Just What Is Enterprise Content Management?
Many esoteric descriptions have been applied to Enterprise Content Management. Some have suggested Enterprise Knowledge Management as a better term for the work completed. While knowledge management might be an ideal to strive for, it’s not yet a reality on the ground.
ECM is concerned with using information for managing the businesses of the enterprise better. This becomes a big issue when your business expands to a global enterprise (or just a large enterprise with several businesses).
How Does ECM Work?
ECM uses data warehouses where all data is copied, including unstructured data, and maintained under a uniform structure. Data warehouses are designed to speed up querying and analyzing, so that it can be mined for relevant information by asking properly designed queries.
Enterprise Content Management is a set of technologies and strategies that support Capture and Management of enterprise content to aid Collaborative Working, and include facilities for Storage and Preservation of the content till it can be removed safely.
Capture
The enterprise content consists not only of text data, but also audio and video files, and other digital assets. It can be paper-based or electronic, and where electronic, it can be created by different applications using different standards.
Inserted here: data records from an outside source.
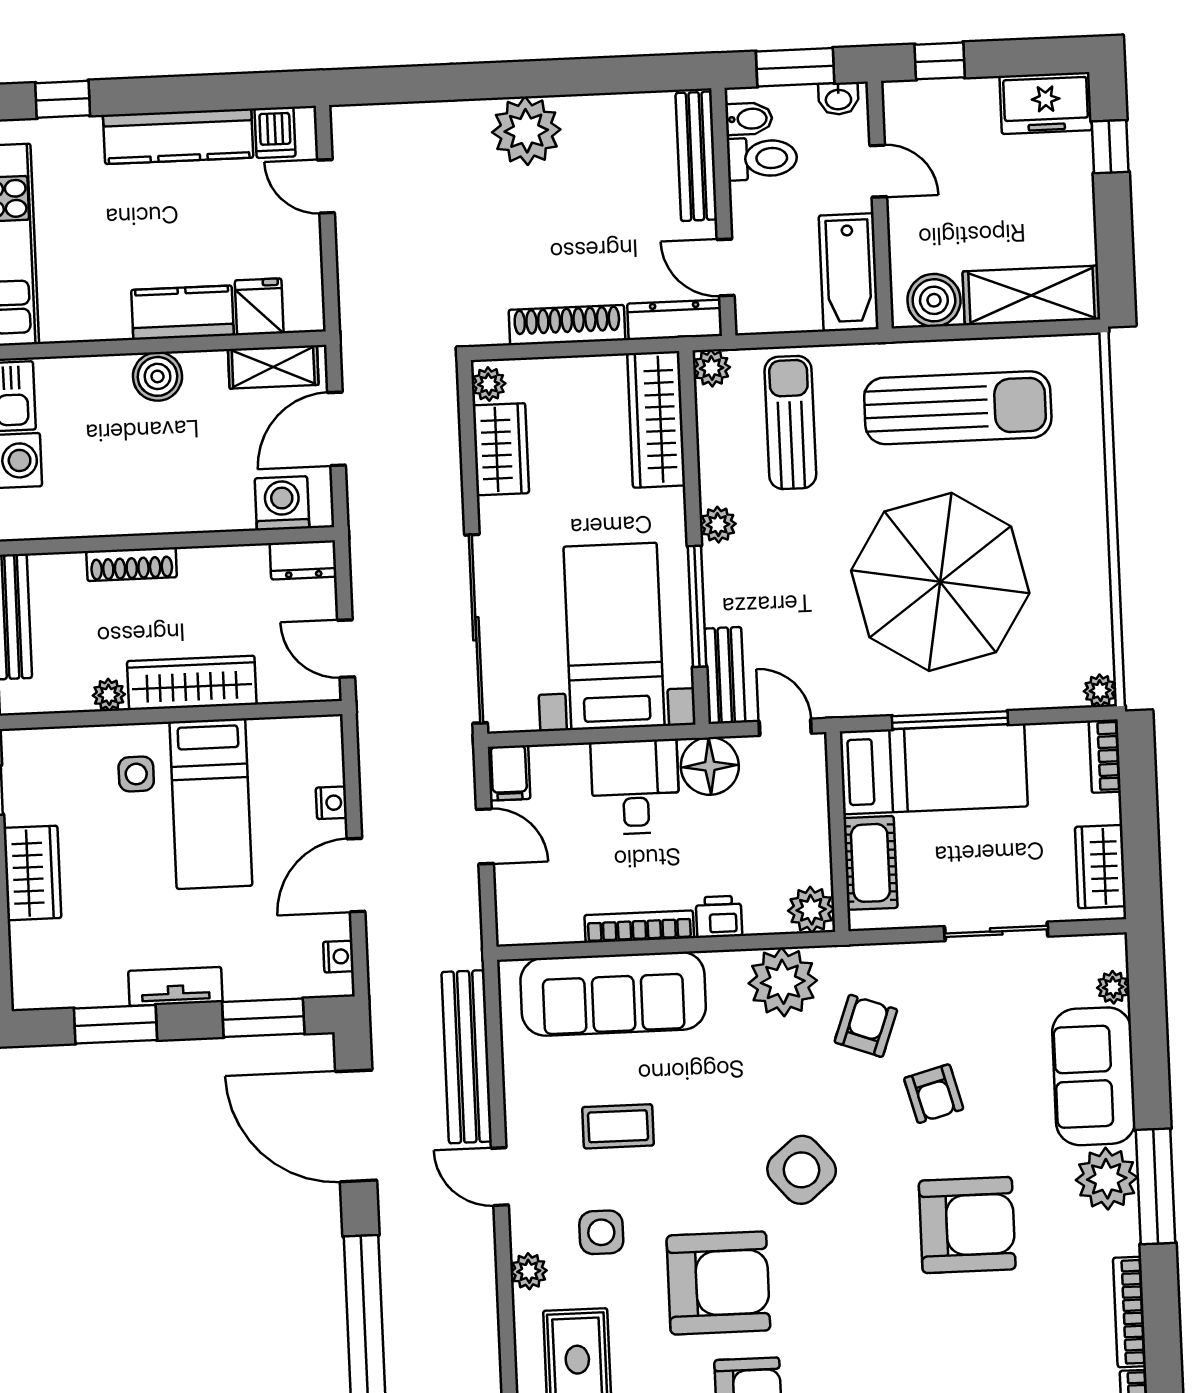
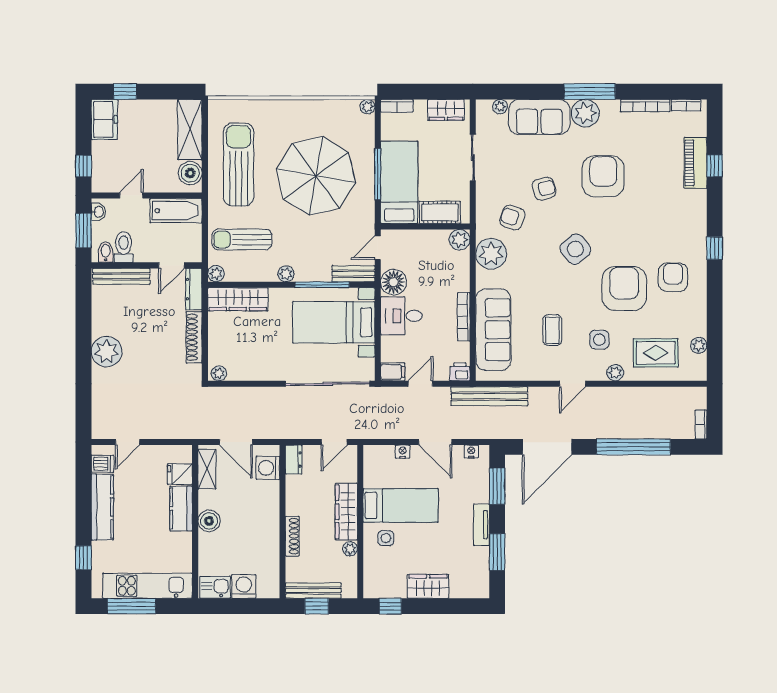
wardrobe: (501, 449) -> (248, 369), removed
printer: (719, 917) -> (460, 372), moved, turned 90
bench: (467, 1057) -> (489, 396), moved

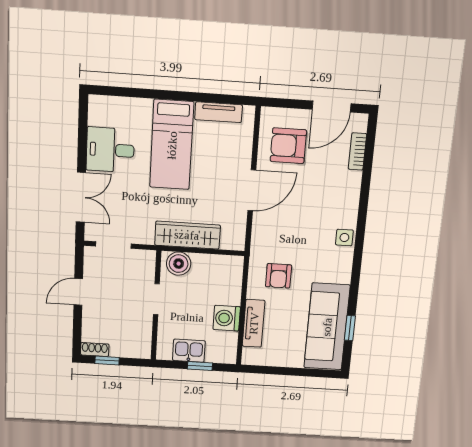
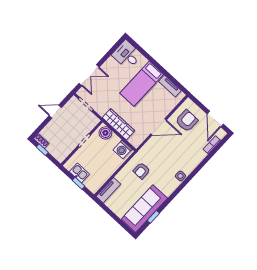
door: (332, 106) -> (215, 119), hinge flipped
armchair: (288, 146) -> (187, 121), turned 90
desk: (110, 150) -> (127, 55), moved
washing machine: (227, 318) -> (122, 149), moved, turned -90
tv unit: (254, 323) -> (108, 190), moved

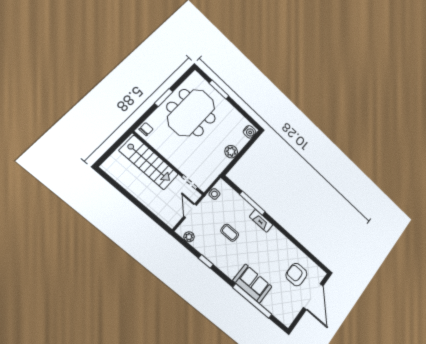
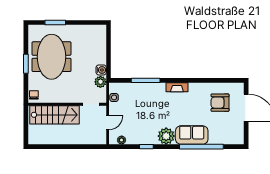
water cooler: (250, 132) -> (101, 70), moved
plant: (231, 152) -> (100, 82), moved
door: (190, 211) -> (108, 123), swing flipped
fireplace: (261, 221) -> (177, 87), moved
coffee table: (230, 233) -> (147, 114), removed
plant: (231, 266) -> (166, 136), added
The content can also be generated at numerous points across the enterprise.
ECM uses various tools and technologies to capture the varied content and send it to a uniformly structured common repository such as a data warehouse. Paper documents are scanned and converted into digital format.
Manage
The manage component combines all the functionalities to ensure that the content becomes useful for business processes. Unless proper policies and procedures are planned in advance and implemented on the ground, even under an ECM environment different departments can continue to create non-uniform structures.
It’s uniform structures and relevant metadata that make all content “findable” when queried in different ways. Improving findability and presenting information in ways that facilitate action are key objectives of the manage function.
Collaboration
Discussion forums, such as whiteboards that allow supporting presentations with relevant documents, aid teams to contribute to projects. Enterprise Content Management Software contains facilities to make such discussions possible even when vast distances separate the participants. Participants can also contribute at different times depending on their convenience.
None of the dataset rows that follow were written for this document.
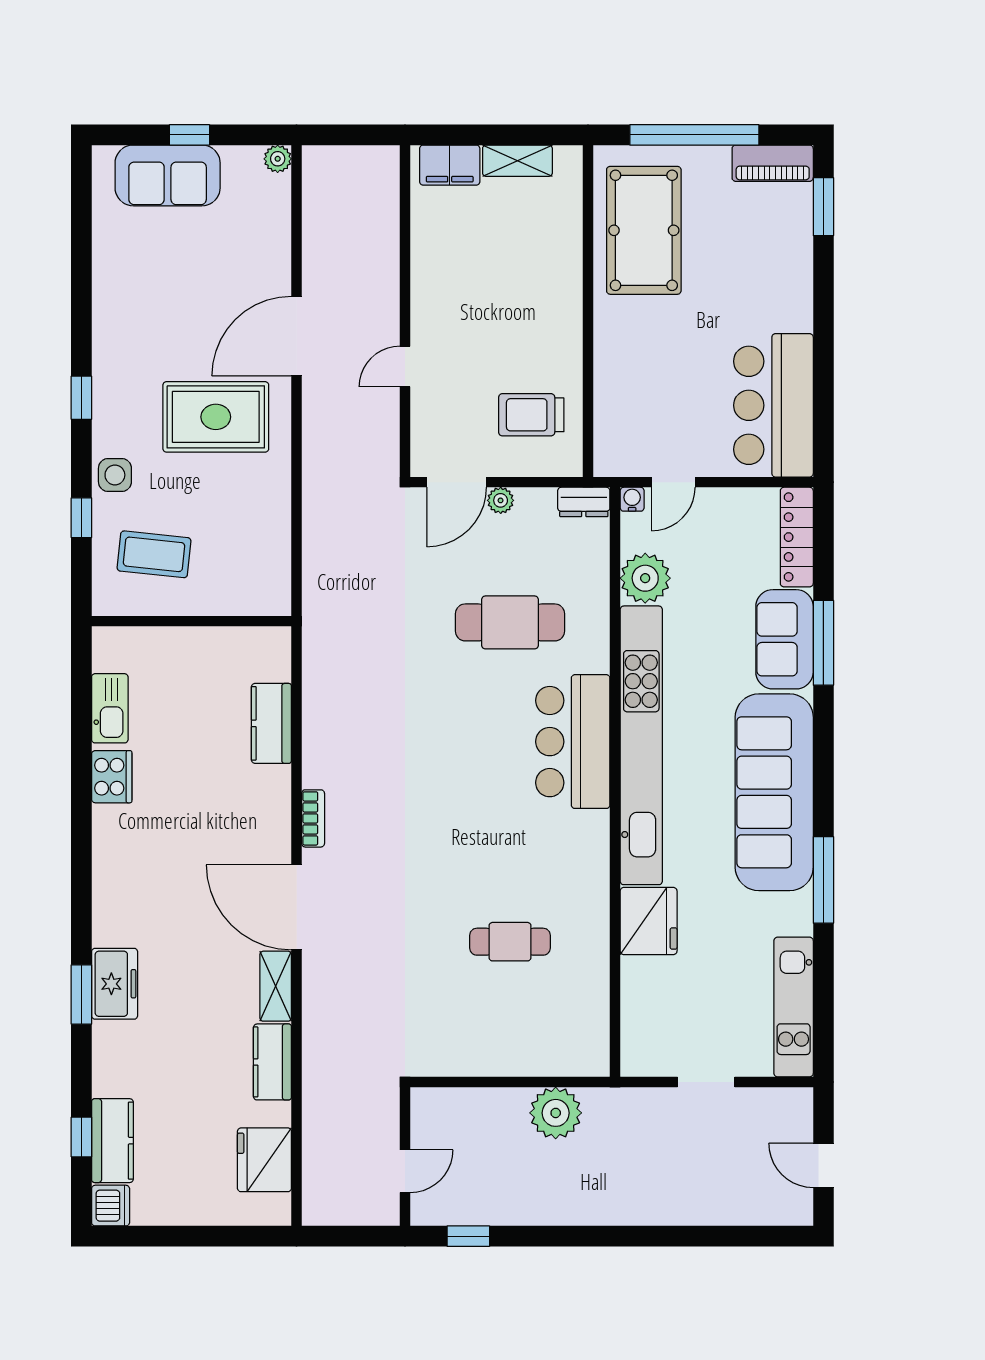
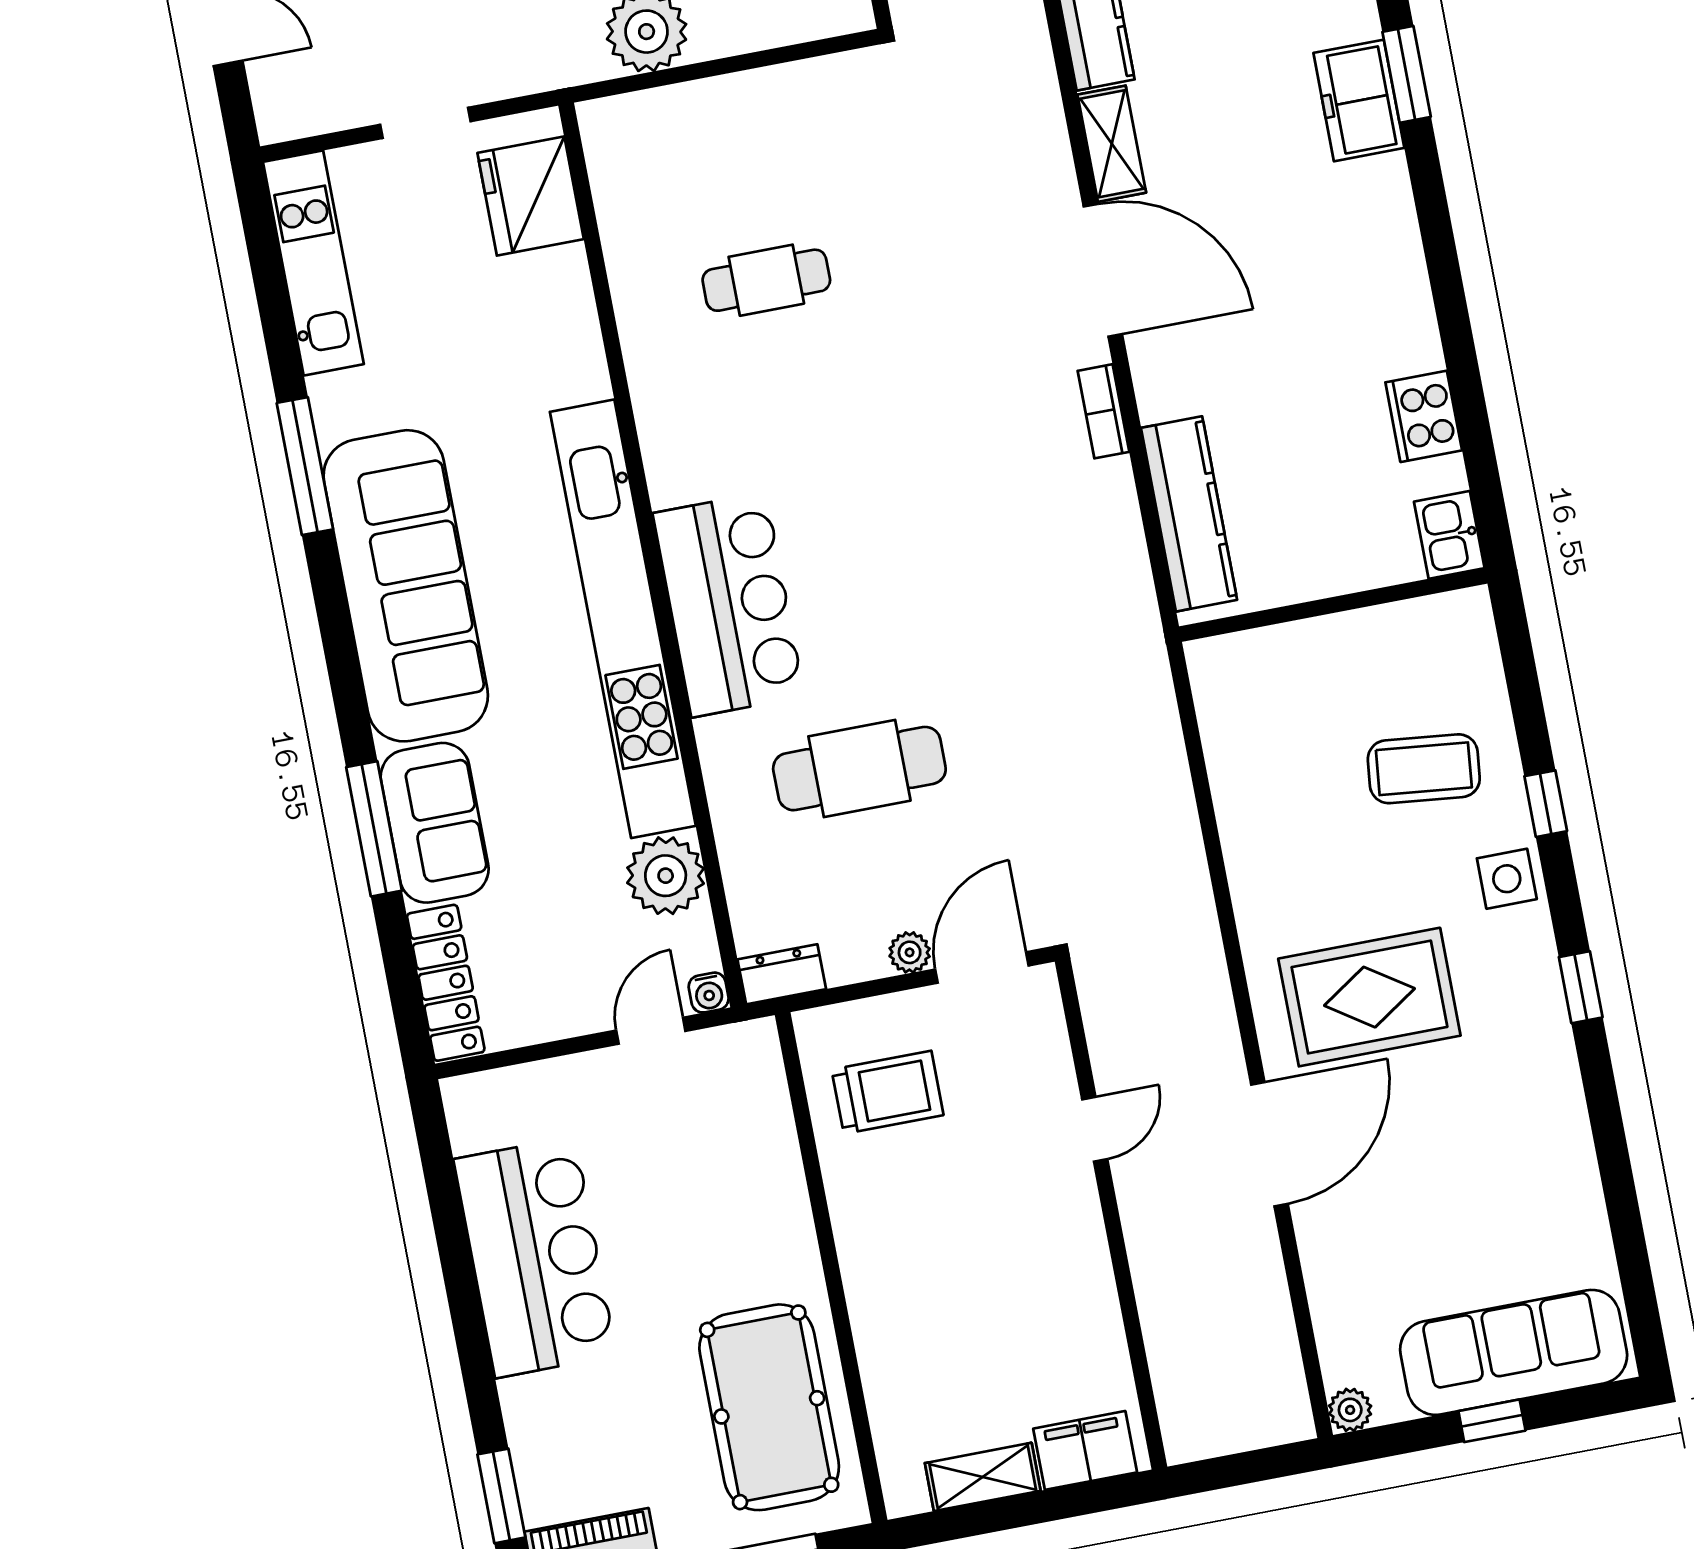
sofa: (168, 175) -> (1514, 1352), width x1.36
bar counter: (773, 405) -> (535, 1257), moved
wall: (191, 621) -> (1333, 605), moved
kitchen sink: (110, 708) -> (1449, 535), width x0.73
kitchen counter: (271, 723) -> (1189, 514), width x1.50
fridge: (649, 921) -> (531, 196), moved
Workflows can involve moving documents from person to person before final approval and publishing. Under ECM, these need not involve physical movement of paper documents. Instead, these can take, or be converted into, a digital format and follow a predefined path to approval/publication.
Storage and Preservation
Content needs to be stored in a way that allows it to be queried by authorized persons. At the same time, unauthorized persons should not be allowed to see it. This is typically achieved by implementing a scheme of access rights and permissions.
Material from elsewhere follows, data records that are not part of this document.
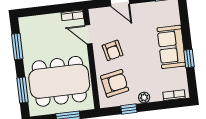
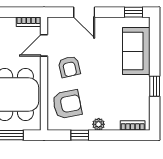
door: (88, 34) -> (44, 45), hinge flipped
sofa: (171, 47) -> (136, 51), moved

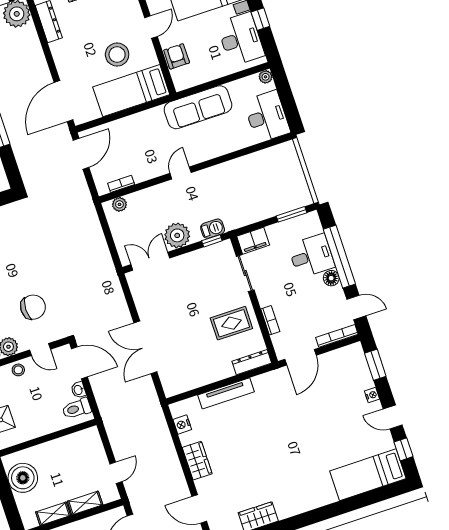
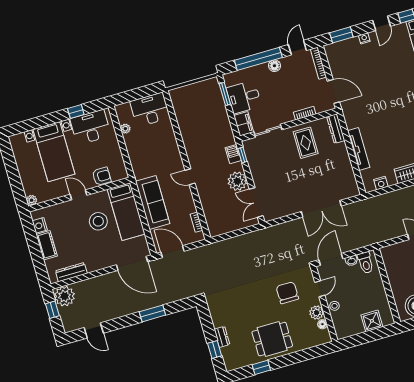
armchair: (177, 56) -> (102, 176), turned 180
plant: (266, 77) -> (125, 129), moved
sofa: (198, 107) -> (153, 202), moved
plant: (119, 204) -> (212, 224), removed
desk: (311, 256) -> (244, 97), moved, turned -90

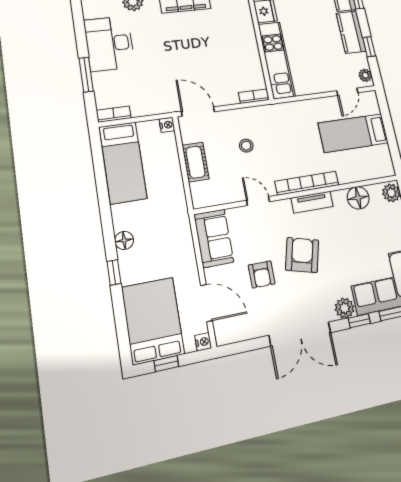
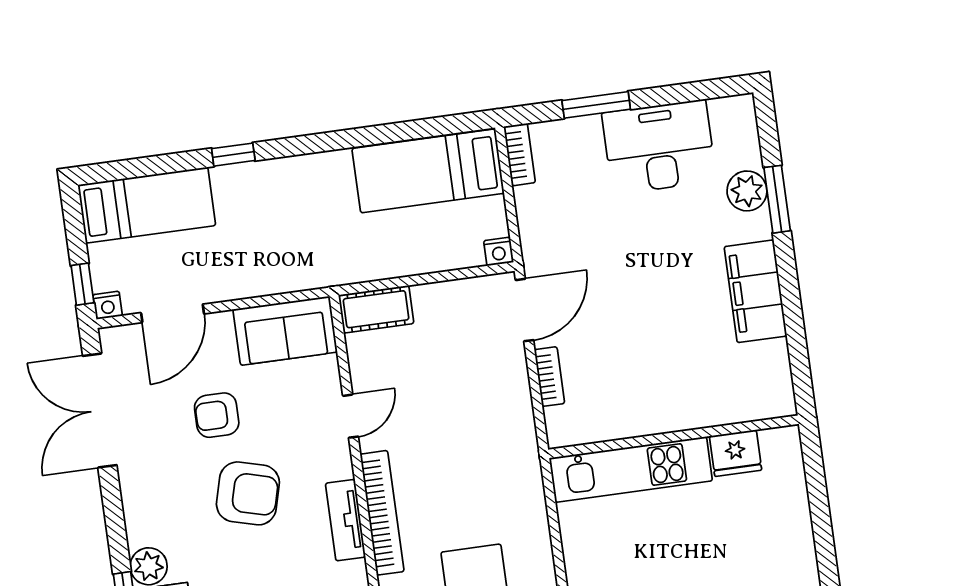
bookcase: (254, 96) -> (549, 377), moved
stool: (246, 146) -> (457, 399), removed
cot: (196, 162) -> (376, 309), moved
floor lamp: (124, 240) -> (288, 172), removed
bed: (153, 320) -> (147, 205), width x0.67
double door: (300, 334) -> (100, 411), moved
window: (166, 364) -> (82, 284), moved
Additionally, content in many different formats need to be accommodated by ECM. Text documents, spreadsheets, presentations, drawings and other images, and video and audio files are examples. Different applications might use different standards to create the content. All these need to be made findable and retrievable, using a standard interface.
There is also the need for policies and practices, supported by appropriate technologies, to ensure safety (and recoverability in case of loss through some disaster) and security of the content.
Finally, policies and procedures must be in place to identify and remove content to archival storage or from the system itself.
Conclusion
Enterprise content management systems seek to use appropriate strategies and technologies to make non-uniform and/or unstructured content, generated all across the enterprise, available for managing business processes. It manages the full lifecycle of information from capture through access-restricted storage, collaborative and individual working and sufficiently long preservation to final removal.